The choices we make today can greatly change the way the world looks tomorrow. All of us need to look for ways through which we could bring in a small, productive change. The idea here is — you need to create opportunities. Things you want would never turn out the way you anticipated it to be, but what works at the end of all of it? The fact that you tried. Believe you me when I say this but no matter how badly you fail, as long as you’ve tried to achieve something in life, on your own merit — you’ve won half the battle.
7. The publishing industry is full of aspiring writers and bloggers. How difficult was it for you to get your book published?
Well, I had a tough time to get my book published. The reason being that not many publishing houses in India promote books which belong to the self-help genre until and unless it comes from a noted philosopher. I had my ups and downs but I managed to successfully find a publishing house — Notion Press — which made my life pretty easy.
8. There is a lot of talk about self-help books being boring and preachy. How does your book stand out of the crowd?
So a majority of my ‘supportive’ friends laughed when I told them that I had written a self-help book. They found it very funny initially but eventually ended up being my pillars of encouragement. I wouldn’t say my book is preachy or boring, the reason being that every chapter is unique in itself. You don’t have to worry about missing a few pages here and there. This apart, the book is pretty small, just around a 100 pages. What works for me is that the book is me pouring my heart out and reminding my readers of these little nuances each of go through every day. My book is not about an event that can be held in isolation or something that hasn’t been faced by the youngsters today. The book is an open ranting about what each of us go through and how we could try to deal with it.
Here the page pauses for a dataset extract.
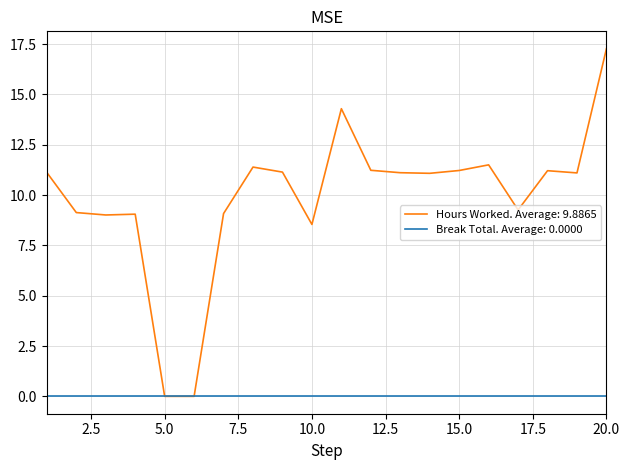

Rank the series by their maximum value, from lowest to highest.

Break Total. Average: 0.0000, Hours Worked. Average: 9.8865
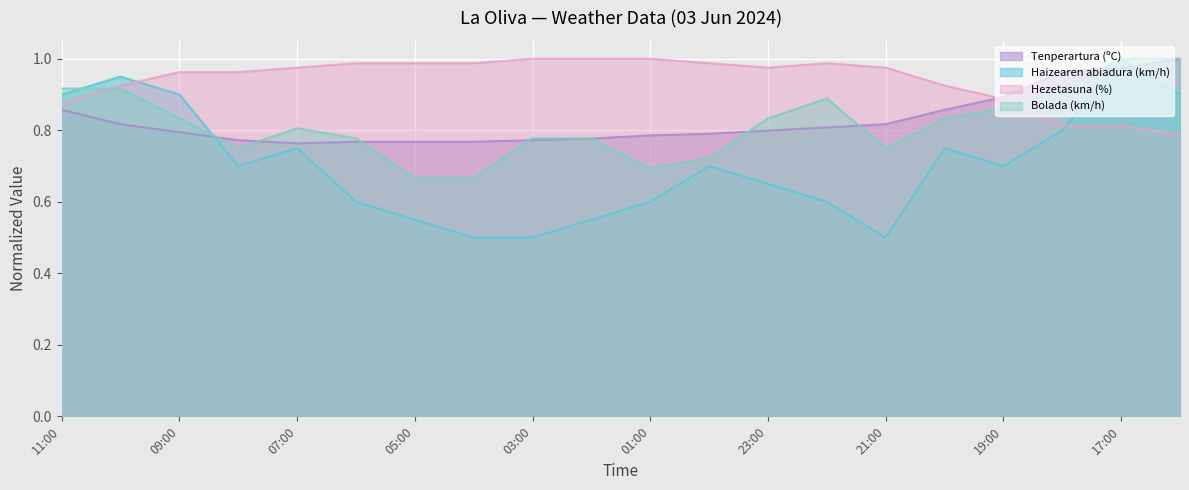

Count the number of data series in this chart.

4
What I’ve heard from the people who have reviewed my book and a couple of others who wrote to me on reading it is that the book gets straight to the point.
Oh, but on the other hand, if it’s bad, it’s bad. Choices and opinions are subject to different perspectives. If Rebecca Black and Justin Bieber could survive, I can too.
9. Tell us about your other interests and passions. Where do you spend your time apart from work?
My interests and passions are varied. I spend most of my free time writing or traveling. I love traveling to random, unseen places and checking new things out. I love reading too and am currently in the process of populating a library of my own. Have been collecting rare books from different corners and hopefully, this should be up and running soon.
10. What message or piece of advice would a young author of a dreaded genre who happens to be a lawyer would like to give the youth of the country?
Ha ha! I love how upfront this question is. There’s no advice I’d like to give to the youth of the country. I just want to remind them of the awesomeness that lies within their spirit. A part which they often choose to ignore. There’s a lot one could learn from the world, a lot one could imbibe into their character to develop this factor of awesomeness. I just believe that the moment YOU start believing in yourself and choose to ask the world to take a hike (just using a nice, non-profane sentence), YOU will already begin your journey towards success.
Thanks, once again for interviewing me, Mayank. It was nice talking to you.